European Food Safety Authority (EFSA)
On January 21, 2015, the European Food Safety Authority (EFSA) released its final report on BPA safety titled “Scientific opinion on the risks to public health related to the presence of bisphenol A (BPA) in foodstuffs.” The report was prepared by EFSA’s expert panel on Food Contact Materials, Enzymes, Flavourings and Processing Aids.
Based on a comprehensive re-evaluation of BPA exposure and toxicity, EFSA’s scientific experts concluded in the final report that ‘BPA poses no health risk to consumers of any age group (including unborn children, infants and adolescents) at current exposure levels.
Going beyond previous assessments, EFSA evaluated exposure to BPA not only from food, but also from a range of other potential sources.

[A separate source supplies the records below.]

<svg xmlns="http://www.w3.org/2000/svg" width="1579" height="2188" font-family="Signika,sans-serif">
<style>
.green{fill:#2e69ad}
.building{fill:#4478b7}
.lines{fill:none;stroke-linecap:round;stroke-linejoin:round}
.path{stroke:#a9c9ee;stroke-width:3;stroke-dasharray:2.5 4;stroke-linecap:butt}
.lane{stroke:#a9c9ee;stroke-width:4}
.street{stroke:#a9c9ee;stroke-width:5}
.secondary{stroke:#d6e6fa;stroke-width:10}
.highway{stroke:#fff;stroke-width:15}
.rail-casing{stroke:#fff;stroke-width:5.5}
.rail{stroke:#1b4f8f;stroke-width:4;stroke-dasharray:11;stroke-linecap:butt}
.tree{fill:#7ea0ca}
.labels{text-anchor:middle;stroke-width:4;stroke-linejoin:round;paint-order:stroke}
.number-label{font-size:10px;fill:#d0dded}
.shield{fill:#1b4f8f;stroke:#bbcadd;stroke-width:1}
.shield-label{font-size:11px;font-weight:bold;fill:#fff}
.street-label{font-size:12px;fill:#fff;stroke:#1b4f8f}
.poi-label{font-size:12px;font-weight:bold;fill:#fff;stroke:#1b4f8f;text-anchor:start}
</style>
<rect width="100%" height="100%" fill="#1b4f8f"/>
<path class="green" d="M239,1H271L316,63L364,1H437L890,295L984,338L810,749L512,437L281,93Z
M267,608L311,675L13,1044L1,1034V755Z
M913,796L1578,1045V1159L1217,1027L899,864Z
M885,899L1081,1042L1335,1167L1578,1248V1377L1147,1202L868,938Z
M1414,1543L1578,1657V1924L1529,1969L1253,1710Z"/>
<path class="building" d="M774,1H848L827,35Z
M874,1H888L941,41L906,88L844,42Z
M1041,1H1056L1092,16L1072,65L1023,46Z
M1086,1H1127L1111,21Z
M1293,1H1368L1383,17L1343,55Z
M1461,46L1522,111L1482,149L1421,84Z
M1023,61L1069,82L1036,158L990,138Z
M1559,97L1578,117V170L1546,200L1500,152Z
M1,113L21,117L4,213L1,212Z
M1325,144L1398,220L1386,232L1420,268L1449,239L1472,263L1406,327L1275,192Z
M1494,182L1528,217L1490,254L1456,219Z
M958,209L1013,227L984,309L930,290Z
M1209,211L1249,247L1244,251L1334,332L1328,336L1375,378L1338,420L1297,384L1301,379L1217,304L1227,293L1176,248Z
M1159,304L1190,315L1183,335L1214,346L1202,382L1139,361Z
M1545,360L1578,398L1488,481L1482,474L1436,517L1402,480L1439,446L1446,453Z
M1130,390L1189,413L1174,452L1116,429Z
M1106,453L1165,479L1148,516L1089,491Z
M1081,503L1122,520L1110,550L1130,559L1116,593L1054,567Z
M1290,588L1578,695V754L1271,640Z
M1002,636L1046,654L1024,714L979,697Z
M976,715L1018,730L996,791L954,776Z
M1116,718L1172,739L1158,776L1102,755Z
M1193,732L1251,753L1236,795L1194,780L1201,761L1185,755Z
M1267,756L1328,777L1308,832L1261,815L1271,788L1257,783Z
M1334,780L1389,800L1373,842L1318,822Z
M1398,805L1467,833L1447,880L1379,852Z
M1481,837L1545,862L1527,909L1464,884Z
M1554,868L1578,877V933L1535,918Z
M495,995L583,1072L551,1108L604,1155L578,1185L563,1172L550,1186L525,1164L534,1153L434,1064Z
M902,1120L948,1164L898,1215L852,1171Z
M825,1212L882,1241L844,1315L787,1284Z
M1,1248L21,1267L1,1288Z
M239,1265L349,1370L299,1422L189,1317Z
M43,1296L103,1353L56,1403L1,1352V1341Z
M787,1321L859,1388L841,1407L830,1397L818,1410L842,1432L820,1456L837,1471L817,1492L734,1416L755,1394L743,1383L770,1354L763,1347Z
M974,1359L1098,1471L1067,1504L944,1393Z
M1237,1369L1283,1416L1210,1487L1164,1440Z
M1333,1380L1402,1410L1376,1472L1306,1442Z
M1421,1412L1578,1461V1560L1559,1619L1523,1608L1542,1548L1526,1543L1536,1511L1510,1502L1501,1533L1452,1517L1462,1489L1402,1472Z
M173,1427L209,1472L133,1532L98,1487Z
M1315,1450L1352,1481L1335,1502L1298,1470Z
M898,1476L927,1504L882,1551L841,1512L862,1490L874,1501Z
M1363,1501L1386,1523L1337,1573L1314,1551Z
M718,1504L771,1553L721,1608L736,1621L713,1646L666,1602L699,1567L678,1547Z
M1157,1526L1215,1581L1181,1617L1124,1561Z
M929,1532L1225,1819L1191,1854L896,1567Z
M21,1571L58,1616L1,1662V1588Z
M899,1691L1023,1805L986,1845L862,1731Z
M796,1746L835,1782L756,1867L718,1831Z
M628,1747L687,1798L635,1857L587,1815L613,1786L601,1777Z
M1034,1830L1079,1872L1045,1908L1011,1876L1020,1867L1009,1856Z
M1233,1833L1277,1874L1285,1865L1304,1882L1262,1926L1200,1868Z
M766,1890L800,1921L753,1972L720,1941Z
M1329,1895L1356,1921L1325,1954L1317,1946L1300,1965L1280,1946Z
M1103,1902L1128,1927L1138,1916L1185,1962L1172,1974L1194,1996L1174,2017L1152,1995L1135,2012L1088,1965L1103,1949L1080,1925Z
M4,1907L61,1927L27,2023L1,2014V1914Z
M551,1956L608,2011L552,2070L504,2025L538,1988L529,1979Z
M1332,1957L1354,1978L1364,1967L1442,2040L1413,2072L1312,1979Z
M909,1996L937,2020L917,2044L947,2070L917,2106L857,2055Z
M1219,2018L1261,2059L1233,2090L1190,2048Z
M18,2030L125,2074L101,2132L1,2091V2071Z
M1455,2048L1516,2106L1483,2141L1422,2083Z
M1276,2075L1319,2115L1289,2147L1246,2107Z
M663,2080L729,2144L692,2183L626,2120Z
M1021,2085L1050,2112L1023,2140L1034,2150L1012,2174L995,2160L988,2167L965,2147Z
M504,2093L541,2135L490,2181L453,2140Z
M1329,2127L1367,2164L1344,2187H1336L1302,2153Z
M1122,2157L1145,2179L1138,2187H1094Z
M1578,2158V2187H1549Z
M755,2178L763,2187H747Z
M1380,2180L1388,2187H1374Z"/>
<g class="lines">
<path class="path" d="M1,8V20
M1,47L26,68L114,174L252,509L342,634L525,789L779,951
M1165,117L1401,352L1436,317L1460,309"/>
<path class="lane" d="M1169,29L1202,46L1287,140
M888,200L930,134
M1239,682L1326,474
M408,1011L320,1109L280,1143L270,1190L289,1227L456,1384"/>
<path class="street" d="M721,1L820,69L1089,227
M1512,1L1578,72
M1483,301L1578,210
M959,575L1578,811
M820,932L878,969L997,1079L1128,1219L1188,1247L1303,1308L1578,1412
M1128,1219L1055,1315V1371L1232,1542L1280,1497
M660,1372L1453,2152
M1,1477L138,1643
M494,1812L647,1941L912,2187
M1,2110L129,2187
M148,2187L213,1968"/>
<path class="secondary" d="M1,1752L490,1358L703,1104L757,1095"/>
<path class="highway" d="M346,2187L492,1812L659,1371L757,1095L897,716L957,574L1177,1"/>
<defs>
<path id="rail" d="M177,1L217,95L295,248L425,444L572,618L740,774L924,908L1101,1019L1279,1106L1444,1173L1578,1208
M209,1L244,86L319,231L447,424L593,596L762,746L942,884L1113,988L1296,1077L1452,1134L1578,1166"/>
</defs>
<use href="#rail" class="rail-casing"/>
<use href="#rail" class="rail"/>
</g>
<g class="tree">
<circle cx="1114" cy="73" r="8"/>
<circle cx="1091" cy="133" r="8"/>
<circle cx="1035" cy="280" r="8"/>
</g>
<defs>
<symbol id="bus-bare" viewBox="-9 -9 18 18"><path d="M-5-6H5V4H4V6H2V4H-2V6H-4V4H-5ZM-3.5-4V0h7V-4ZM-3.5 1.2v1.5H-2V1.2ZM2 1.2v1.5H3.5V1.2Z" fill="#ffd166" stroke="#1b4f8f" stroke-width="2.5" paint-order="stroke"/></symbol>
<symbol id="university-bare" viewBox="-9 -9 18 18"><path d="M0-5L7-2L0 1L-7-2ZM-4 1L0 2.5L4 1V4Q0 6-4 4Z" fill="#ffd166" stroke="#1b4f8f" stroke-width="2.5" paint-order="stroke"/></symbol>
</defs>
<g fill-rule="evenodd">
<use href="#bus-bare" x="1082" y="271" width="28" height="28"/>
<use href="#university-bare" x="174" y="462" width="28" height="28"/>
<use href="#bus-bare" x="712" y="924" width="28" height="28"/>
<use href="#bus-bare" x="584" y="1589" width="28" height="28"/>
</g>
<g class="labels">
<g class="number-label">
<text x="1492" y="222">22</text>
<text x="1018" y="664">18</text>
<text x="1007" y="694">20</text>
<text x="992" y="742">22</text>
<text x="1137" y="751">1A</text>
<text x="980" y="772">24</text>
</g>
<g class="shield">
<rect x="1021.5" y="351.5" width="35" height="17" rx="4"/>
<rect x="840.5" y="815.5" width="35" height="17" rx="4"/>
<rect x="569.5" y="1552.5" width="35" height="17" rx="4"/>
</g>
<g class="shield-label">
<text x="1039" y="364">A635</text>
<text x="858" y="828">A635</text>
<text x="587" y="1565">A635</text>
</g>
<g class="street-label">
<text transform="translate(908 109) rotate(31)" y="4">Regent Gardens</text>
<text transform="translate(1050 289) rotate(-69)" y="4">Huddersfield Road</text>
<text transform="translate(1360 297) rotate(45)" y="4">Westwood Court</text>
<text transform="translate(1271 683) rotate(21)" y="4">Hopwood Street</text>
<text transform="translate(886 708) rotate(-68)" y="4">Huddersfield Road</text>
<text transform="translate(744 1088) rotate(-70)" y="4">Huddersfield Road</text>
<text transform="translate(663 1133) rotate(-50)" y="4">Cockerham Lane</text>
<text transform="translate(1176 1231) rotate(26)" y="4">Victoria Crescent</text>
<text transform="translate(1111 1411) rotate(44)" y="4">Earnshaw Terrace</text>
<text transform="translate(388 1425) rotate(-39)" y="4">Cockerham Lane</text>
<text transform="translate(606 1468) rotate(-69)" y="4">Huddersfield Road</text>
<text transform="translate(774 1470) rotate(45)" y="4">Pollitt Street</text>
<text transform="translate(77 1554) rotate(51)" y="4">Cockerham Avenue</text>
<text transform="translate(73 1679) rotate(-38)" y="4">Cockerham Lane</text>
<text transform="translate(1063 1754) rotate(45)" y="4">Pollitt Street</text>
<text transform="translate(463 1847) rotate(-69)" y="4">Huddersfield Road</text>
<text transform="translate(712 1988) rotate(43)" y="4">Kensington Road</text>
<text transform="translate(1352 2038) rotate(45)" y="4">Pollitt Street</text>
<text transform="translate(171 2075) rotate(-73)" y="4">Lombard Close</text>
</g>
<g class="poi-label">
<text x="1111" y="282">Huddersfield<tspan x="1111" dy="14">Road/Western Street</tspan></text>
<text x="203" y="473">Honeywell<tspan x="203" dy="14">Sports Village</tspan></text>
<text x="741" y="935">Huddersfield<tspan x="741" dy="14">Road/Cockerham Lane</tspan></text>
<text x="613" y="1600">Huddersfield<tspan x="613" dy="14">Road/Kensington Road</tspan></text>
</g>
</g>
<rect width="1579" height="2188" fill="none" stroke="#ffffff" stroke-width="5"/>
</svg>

Considering all exposure sources together, EFSA concluded: ‘BPA poses no health risk to consumers because current exposure to the chemical is too low to cause harm.’ EFSA further explained that to be as open and transparent as possible, it thoroughly consulted and engaged with national authorities and stakeholders during this risk assessment to ensure that the widest possible range of scientific views and information were considered.
The safe exposure limit for BPA, known as a Tolerable Daily Intake (TDI), was conservatively set to include uncertainties about potential health effects of BPA. It is anticipated that EFSA will revisit the TDI to incorporate results from ongoing research being conducted by the U.S. National Toxicology Program and the FDA.
Notably, to address a controversial claim that BPA can cause health effects at very low doses, EFSA’s experts established scientific criteria to evaluate studies that reported unexpected responses at low doses. Based on these criteria, the experts concluded that ‘the available data do not provide evidence that BPA results in non-monotonic dose-response relationships.’